Stored data entries:
^^^^^^^^^^^^^^^^
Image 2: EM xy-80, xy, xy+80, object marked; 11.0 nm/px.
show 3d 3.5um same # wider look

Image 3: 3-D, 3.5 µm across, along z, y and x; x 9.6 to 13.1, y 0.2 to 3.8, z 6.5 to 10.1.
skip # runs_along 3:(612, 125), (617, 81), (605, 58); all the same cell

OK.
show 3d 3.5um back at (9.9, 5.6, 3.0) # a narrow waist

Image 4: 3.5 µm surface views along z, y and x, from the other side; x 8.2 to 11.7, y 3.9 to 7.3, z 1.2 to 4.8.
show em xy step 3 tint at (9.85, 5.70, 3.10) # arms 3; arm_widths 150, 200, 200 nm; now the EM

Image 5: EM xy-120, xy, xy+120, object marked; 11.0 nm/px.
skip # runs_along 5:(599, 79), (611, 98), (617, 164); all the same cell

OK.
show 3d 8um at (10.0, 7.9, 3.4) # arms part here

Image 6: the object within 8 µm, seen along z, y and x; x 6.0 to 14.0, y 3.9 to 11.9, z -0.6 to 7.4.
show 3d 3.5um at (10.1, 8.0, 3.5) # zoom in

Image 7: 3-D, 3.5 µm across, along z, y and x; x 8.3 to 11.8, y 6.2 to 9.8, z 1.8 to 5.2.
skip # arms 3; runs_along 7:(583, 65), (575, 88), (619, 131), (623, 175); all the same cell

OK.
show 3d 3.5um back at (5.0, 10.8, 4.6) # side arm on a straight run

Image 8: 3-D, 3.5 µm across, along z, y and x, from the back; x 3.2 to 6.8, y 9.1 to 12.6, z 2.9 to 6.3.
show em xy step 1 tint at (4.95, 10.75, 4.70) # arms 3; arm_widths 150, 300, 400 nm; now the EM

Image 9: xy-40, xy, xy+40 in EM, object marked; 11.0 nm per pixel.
^^^^^^^^^^^^^^^^
**Exercise objective**
Transcribe the entries above, every line exactly as it reads.

**Task solution**
Image 2: EM xy-80, xy, xy+80, object marked; 11.0 nm/px.
show 3d 3.5um same # wider look

Image 3: 3-D, 3.5 µm across, along z, y and x; x 9.6 to 13.1, y 0.2 to 3.8, z 6.5 to 10.1.
skip # runs_along 3:(612, 125), (617, 81), (605, 58); all the same cell

OK.
show 3d 3.5um back at (9.9, 5.6, 3.0) # a narrow waist

Image 4: 3.5 µm surface views along z, y and x, from the other side; x 8.2 to 11.7, y 3.9 to 7.3, z 1.2 to 4.8.
show em xy step 3 tint at (9.85, 5.70, 3.10) # arms 3; arm_widths 150, 200, 200 nm; now the EM

Image 5: EM xy-120, xy, xy+120, object marked; 11.0 nm/px.
skip # runs_along 5:(599, 79), (611, 98), (617, 164); all the same cell

OK.
show 3d 8um at (10.0, 7.9, 3.4) # arms part here

Image 6: the object within 8 µm, seen along z, y and x; x 6.0 to 14.0, y 3.9 to 11.9, z -0.6 to 7.4.
show 3d 3.5um at (10.1, 8.0, 3.5) # zoom in

Image 7: 3-D, 3.5 µm across, along z, y and x; x 8.3 to 11.8, y 6.2 to 9.8, z 1.8 to 5.2.
skip # arms 3; runs_along 7:(583, 65), (575, 88), (619, 131), (623, 175); all the same cell

OK.
show 3d 3.5um back at (5.0, 10.8, 4.6) # side arm on a straight run

Image 8: 3-D, 3.5 µm across, along z, y and x, from the back; x 3.2 to 6.8, y 9.1 to 12.6, z 2.9 to 6.3.
show em xy step 1 tint at (4.95, 10.75, 4.70) # arms 3; arm_widths 150, 300, 400 nm; now the EM

Image 9: xy-40, xy, xy+40 in EM, object marked; 11.0 nm per pixel.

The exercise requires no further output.